Minority Community Developers Promote Mixedincome Housing
Written by Risa Polansky on January 11, 2008
By Risa Polansky
As City of Miami and Miami-Dade County officials battle over a mixed-income housing project slated for Overtown, a group of minority community developers has begun a cry to promote such development as a catalyst for economic revitalization in poor areas.
Mixed-income housing could be a draw for businesses to set up shop and for those who left impoverished areas during their downfalls to return and make a difference, they say.
"With mixed-income housing comes other business opportunities," said Philip Bacon, general manager of The Growth Partnership, an initiative of the Collins Center for Public Policy, a think tank with offices in Tallahassee and Miami.
"If people want goods and services in their community, they can’t get those goods and services if they warehouse, concentrate poverty," he said.
Jihad S. Rashid, president of the Coconut Grove Collaborative, a non-profit founded to address area development issues, said it comes down to a simple principle."Money, to put it simply or coarsely, attracts money," he said.

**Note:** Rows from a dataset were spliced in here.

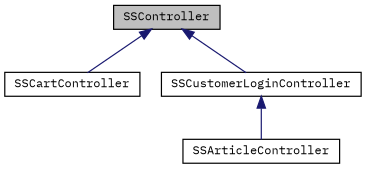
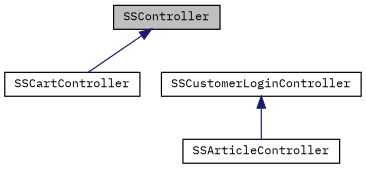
  digraph {
    fontname="IBM Plex Mono"
    node [color=black fillcolor=white fontname="IBM Plex Mono" fontsize=10 shape=record style=filled]
    edge [color=midnightblue dir=back fontname="IBM Plex Mono" fontsize=10 labelfontname=Helvetica labelfontsize=10 style=solid]
    n1 [fillcolor=grey75 fontcolor=black height=0.2 label=SSController width=0.4]
    n2 [height=0.2 label=SSCartController width=0.4]
    n3 [height=0.2 label=SSCustomerLoginController width=0.4]
    n4 [height=0.2 label=SSArticleController width=0.4]
    n1 -> n2
-   n1 -> n3
    n3 -> n4
  }
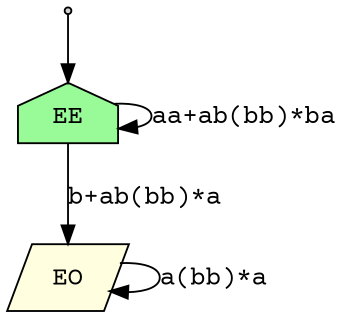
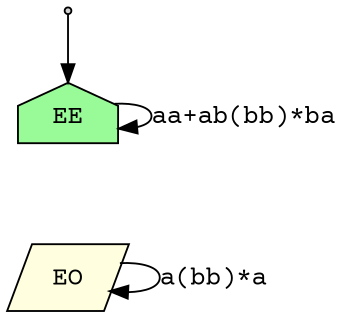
  digraph {
    fontname="Courier Prime"
    rankdir=TB
    node [fontname="Courier Prime" style=filled]
    edge [fontname="Courier Prime"]
    qi [fillcolor=lightgrey shape=point]
    EE [fillcolor=palegreen shape=house]
    EO [fillcolor=lightyellow shape=parallelogram]
    qi -> EE
    EE -> EE [label="aa+ab(bb)*ba"]
-   EE -> EO [label="b+ab(bb)*a"]
    EO -> EO [label="a(bb)*a"]
  }
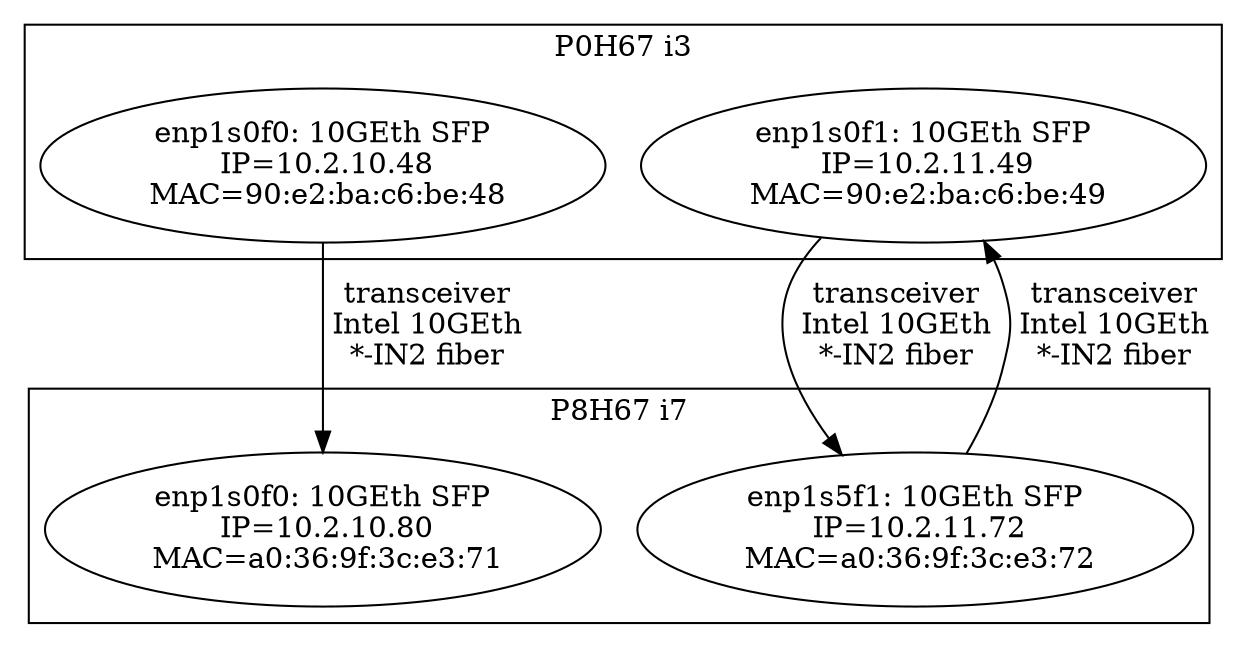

Both men feel these concepts become lost during passionate discussion of affordable housing and are seeking a forum to air their alternative views.
"There needs to be more dialogue about it," Mr. Rashid said.
He, Mr. Bacon and others have recently "taken the steps to begin to address this and present a counterpoint," he said.
Though the men say their message applies to all low-income areas in need of revitalization, the move to take a stand comes in response to recent debate over developer Crosswinds’ Sawyer’s Walk, a project planned for Overtown that may be on its last legs.
Five years in the making, the housing development would bring 1,050 mixed-income units to the area.
Mr. Bacon said his organization had a hand in drawing Crosswinds to Overtown but says "we had no economic ties to the Crosswinds project."
Mr. Rashid said he is not connected to the project at all.
Crosswinds’ project is simply an "example," he said. "This scenario manifests in other places."
Sawyer’s Walk has drawn much criticism from those who believe it should include more affordable housing.
The Power U Center for Social Change, an Overtown advocacy group, has vehemently protested the project, concerned it would gentrify Overtown, inviting in more affluent residents and driving up rental rates in the area, among other issues.
The group was able to obtain a court-forced reversal of the City of Miami’s 2006 decision to approve the project due to errors in the first public-hearing process, but commissioners re-approved it last month after hours of protest from Power U representatives, who attended the meeting in droves to demand more affordable housing.
Denise Perry, the center’s organizing director, said this week that a project like Crosswinds’ would cause "indirect displacement." In "increasing property values," the project would have a domino effect, impacting "landlords that then take it out on renters," she said.
In last year tearing down two apartment buildings to build Logik Towers, a Class A office building in Overtown, 45 families were displaced, Ms. Perry said.
Because "we don’t have enough quality housing that exists," she said, "many of them have become homeless, many of them live with other family members."
Even without Sawyer’s Walk, about 50 people in the last four-to-six months have come to Power U for help after being evicted from their homes for their inability to pay rent, she said.
Sawyer’s Walk would offer 160 for-sale housing units at 80%-140% of the local area median income, give 50 units to the Overtown Community Redevelopment Agency to be sold also as low-income housing, and allow the city and county to each buy 62 units to sell as they please.
City Commissioner Michelle Spence-Jones, who represents poor areas like Overtown and Liberty City, took the position of Mr. Bacon and Mr. Rashid.
"In order to have a vibrant community, you need to have a mixed community," she said before voting to approve the project. "You cannot have a community that’s going to survive and thrive without having that mix."
But County Commissioner Audrey Edmonson has said she would not support a project until 15%-20% is formally committed to affordable housing, some at 40% or below of the area median income.
She has vowed to enact a reversion clause that would put the land slated for the project back under county control, killing the planned mixed-income development. City commissioners have hired a lawyer to fight it.
The Crosswinds hoopla, Mr. Bacon said, is "typical of the sensationalism and emotionalism that happens wherever certain buzzwords are introduced," such as "gentrification."
He said he feels, in the crossfire over the land and project, the need to infuse mixed incomes and draw businesses to the area "are the kinds of things people are not saying that need to be said."
The "sensationalism associated with redevelopment," he said, has clouded "the real fundamentals of redevelopment."
One of which, he said, is private participation."Government is just a catalyst," Mr. Bacon said, "not the primary engine for economic development."
Mr. Rashid cited "a failure of leadership" from local officials.
"Projects have ultimately been held hostage, and no one’s being served by it," he said.
He called 100% affordable housing projects a "disincentive for investment" that don’t encourage educated, successful former residents to return to their communities and invest in them.
But Ms. Perry called it a "misnomer that there’s some dire emergency" to bring "wealth" into the community, citing the fact that there’s a well-established Regions Bank in Overtown and that many residents utilize Power U’s services to help file their taxes — both signs, she said, of people making money.